"Madre, dear, I think one of us had better be with you now—Daisy or I. Nigel is so tired."
"Nigel tired! Are you, my dear? Yes, of course—why did I not see sooner? Do make him rest. I don't want anybody here. Never mind about me. I am of no consequence. How could I be so thoughtless?"
"Not thoughtless, indeed," Nigel said, as she broke into a flood of tears. "Fulvia did not mean—"
"Oh, I know—I understand. Everybody is kind. But now he is gone I am so desolate. I have nobody but you—nobody to lean upon. Nigel, my own boy, say you will not leave me! Say you will never, never leave me."
She clung to him, pleading; and Fulvia felt that in the abstract nothing could be more touching than the poor widow's turning to her boy for comfort. In the particular it was—No, Fulvia would not let herself look on another side of the question.

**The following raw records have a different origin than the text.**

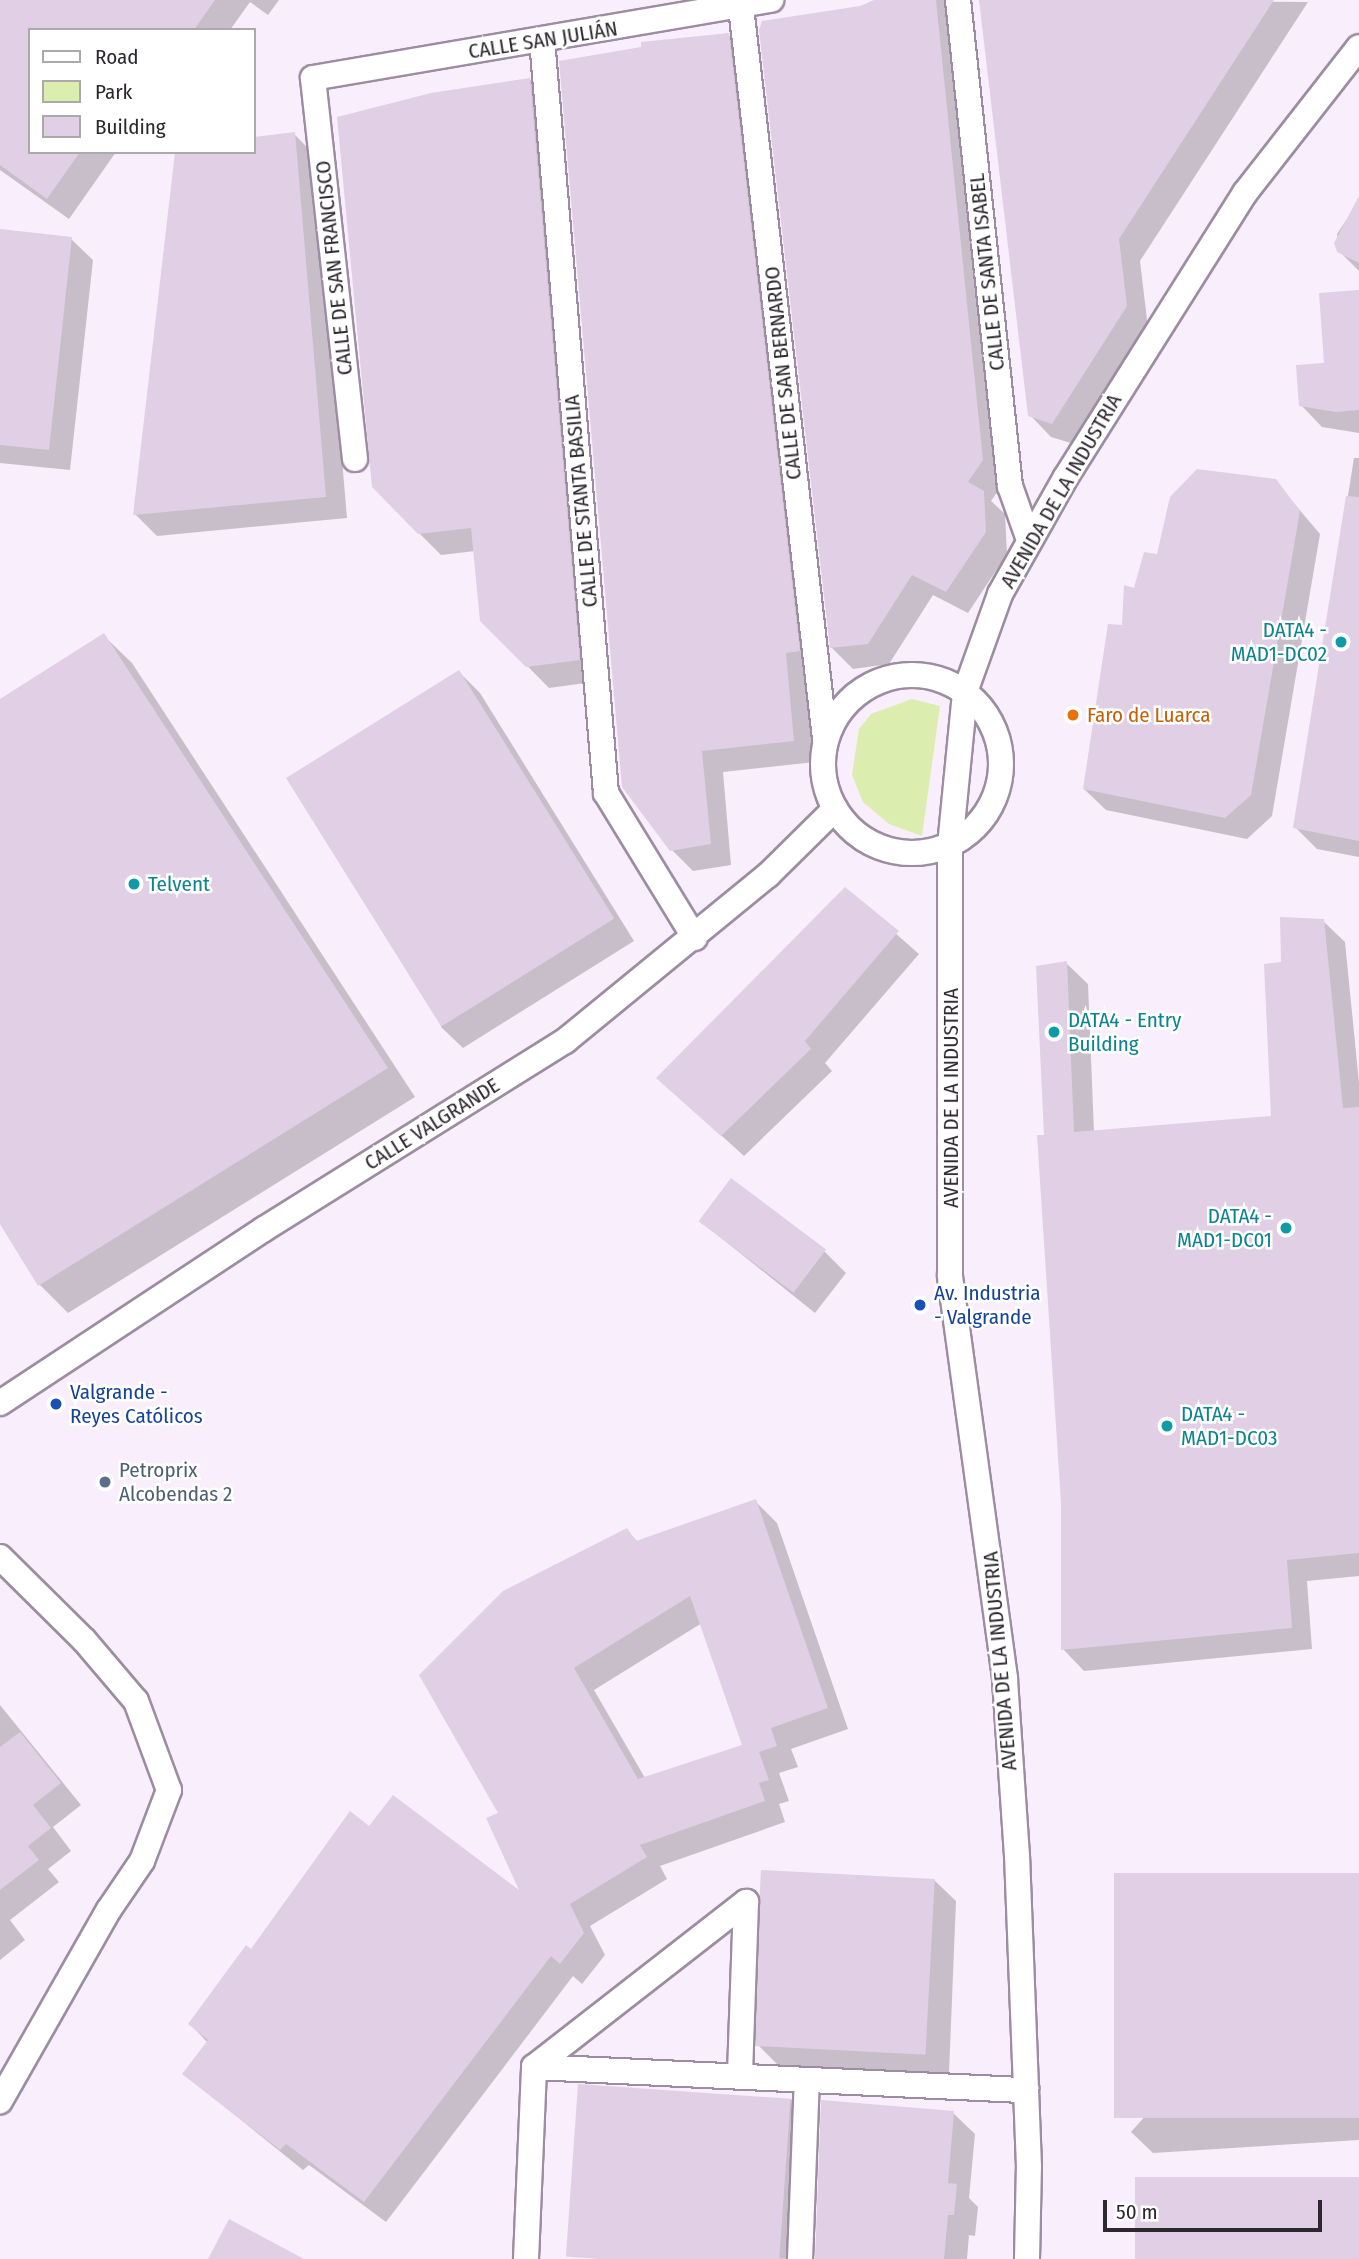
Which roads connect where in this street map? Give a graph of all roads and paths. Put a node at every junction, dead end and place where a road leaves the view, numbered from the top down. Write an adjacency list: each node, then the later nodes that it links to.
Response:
1 (771, 0): 3 (street, CALLE SAN JULIÁN)
2 (958, 0): 8 (street, CALLE DE SANTA ISABEL)
3 (741, 7): 4 (street, CALLE SAN JULIÁN); 10 (street, CALLE DE SAN BERNARDO)
4 (542, 40): 6 (street, CALLE SAN JULIÁN); 13 (street, CALLE DE STANTA BASILIA)
5 (1359, 47): 8 (street, AVENIDA DE LA INDUSTRIA)
6 (313, 78): 7 (street, CALLE DE SAN FRANCISCO)
7 (355, 459)
8 (1029, 540): 9 (street, AVENIDA DE LA INDUSTRIA)
9 (965, 692): 10 (street); 12 (street, AVENIDA DE LA INDUSTRIA); 12 (street)
10 (825, 739): 11 (street)
11 (835, 809): 12 (street); 13 (street, CALLE VALGRANDE)
12 (950, 846): 19 (street, AVENIDA DE LA INDUSTRIA)
13 (695, 938): 14 (street, CALLE VALGRANDE)
14 (0, 1403)
15 (0, 1558): 20 (street)
16 (534, 2067): 17 (street); 17 (street); 21 (street)
17 (740, 2077): 18 (street)
18 (807, 2080): 19 (street); 22 (street)
19 (1026, 2090): 23 (street, AVENIDA DE LA INDUSTRIA)
20 (0, 2101)
21 (526, 2259)
22 (800, 2259)
23 (1027, 2259)

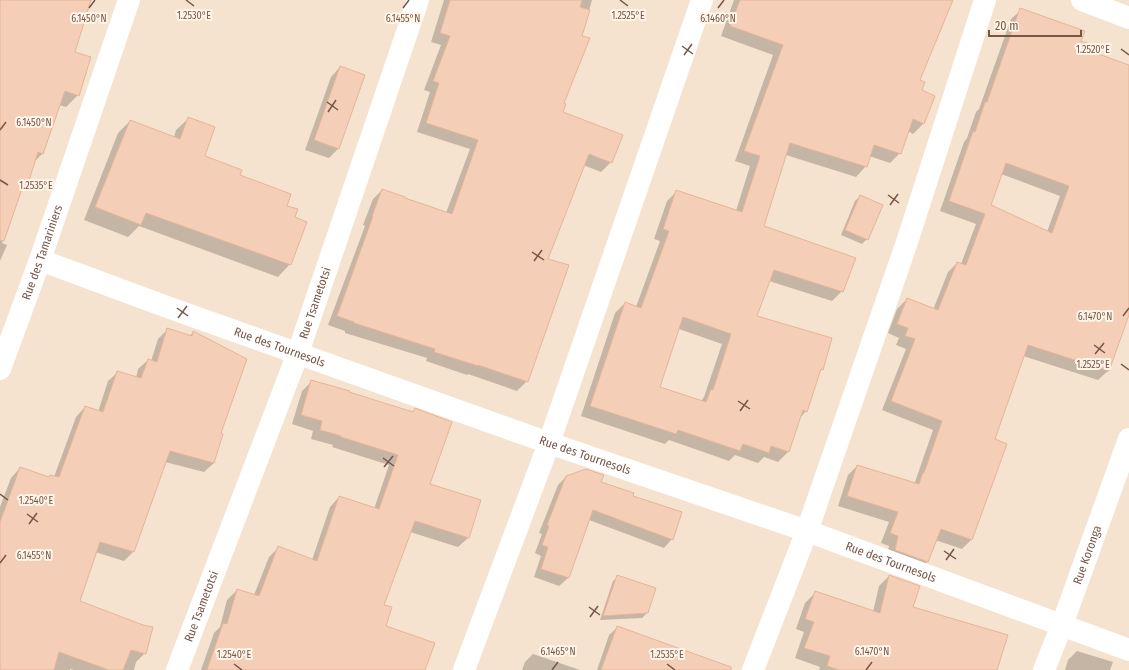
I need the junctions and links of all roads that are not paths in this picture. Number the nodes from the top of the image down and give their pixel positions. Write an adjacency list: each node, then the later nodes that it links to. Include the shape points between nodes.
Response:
1 (129, 0): 7 (street, Rue des Tamariniers)
2 (418, 0): 8 (street, Rue Tsametotsi)
3 (702, 0): 11 (street)
4 (986, 0): 12 (street, via 906,245)
5 (1082, 0): 6 (street)
6 (1129, 18)
7 (40, 260): 8 (street, Rue des Tournesols); 9 (street, Rue des Tamariniers)
8 (298, 353): 11 (street, Rue des Tournesols); 15 (street, Rue Tsametotsi)
9 (0, 369)
10 (1129, 439): 13 (street, Rue Koronga)
11 (549, 443): 12 (street, Rue des Tournesols); 16 (street)
12 (807, 531): 13 (street, Rue des Tournesols); 17 (street)
13 (1062, 625): 14 (street, Rue des Tournesols); 18 (street, Rue Koronga)
14 (1129, 650)
15 (177, 670)
16 (464, 670)
17 (753, 670)
18 (1044, 670)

"Mother, you are my charge now," Nigel said with a manly self-control. He would not bind himself with rash promises; but he would assume to the full the responsibility which had fallen upon him.
Mrs. Browning wept on, and clung to him faster; and Nigel waited with dull patience. He might have waited thus another half-hour, but for Fulvia. She hardly knew how she managed to end the scene; yet she did manage it.
Nigel followed her out of the room in a mechanical fashion, and stood outside in the gas-lit passage, leaning against an old carved press, as if energy for another step had failed him.
Fulvia struck a match, and lighted a candle. "Nigel, you are dead-beat. You will go to bed now." There was no immediate answer. Fulvia cast one or two wistful glances at his face, which might have gained years in age during the last few hours.
"No," he said. "I must speak to you first."